TASK OBJECTIVE -
After finding the line with "an menikmati sebuah pertunjukan teatrikal" in the entries below, retype exactly each line from there through the line with "dimulai dari pemilihan", including that final line.

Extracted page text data

+++

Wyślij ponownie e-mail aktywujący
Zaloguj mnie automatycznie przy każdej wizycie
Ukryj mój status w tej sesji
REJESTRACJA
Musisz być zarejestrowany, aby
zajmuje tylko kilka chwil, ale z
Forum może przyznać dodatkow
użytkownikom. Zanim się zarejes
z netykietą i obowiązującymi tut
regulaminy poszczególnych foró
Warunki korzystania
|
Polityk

+++

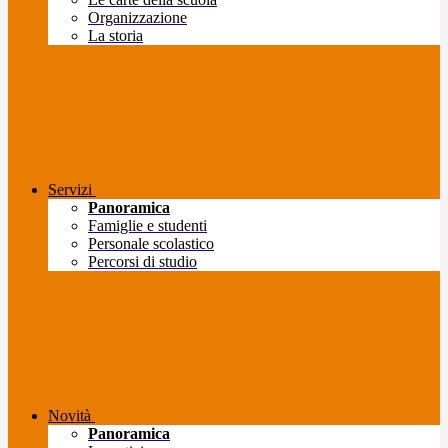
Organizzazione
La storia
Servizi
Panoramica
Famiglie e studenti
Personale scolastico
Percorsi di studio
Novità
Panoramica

+++

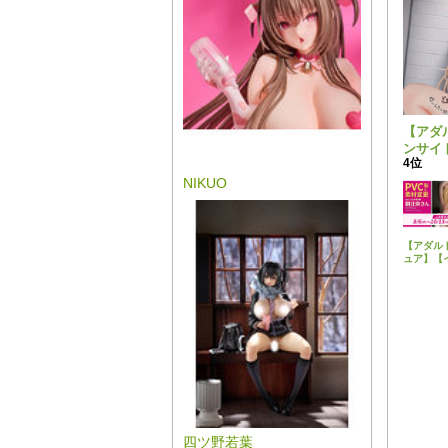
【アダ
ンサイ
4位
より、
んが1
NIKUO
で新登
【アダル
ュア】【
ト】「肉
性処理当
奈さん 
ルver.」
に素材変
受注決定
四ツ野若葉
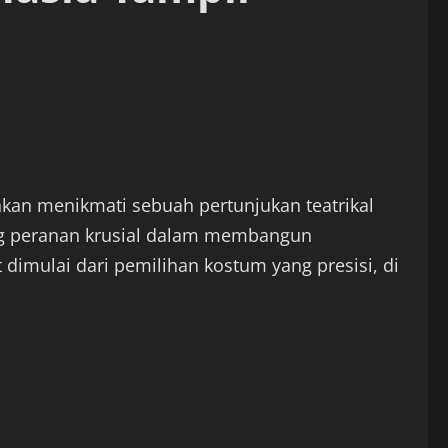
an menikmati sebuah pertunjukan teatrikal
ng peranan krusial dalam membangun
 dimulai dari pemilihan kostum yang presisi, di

+++

SOLUTION TO THIS PROBLEM -
an menikmati sebuah pertunjukan teatrikal
ng peranan krusial dalam membangun
 dimulai dari pemilihan kostum yang presisi, di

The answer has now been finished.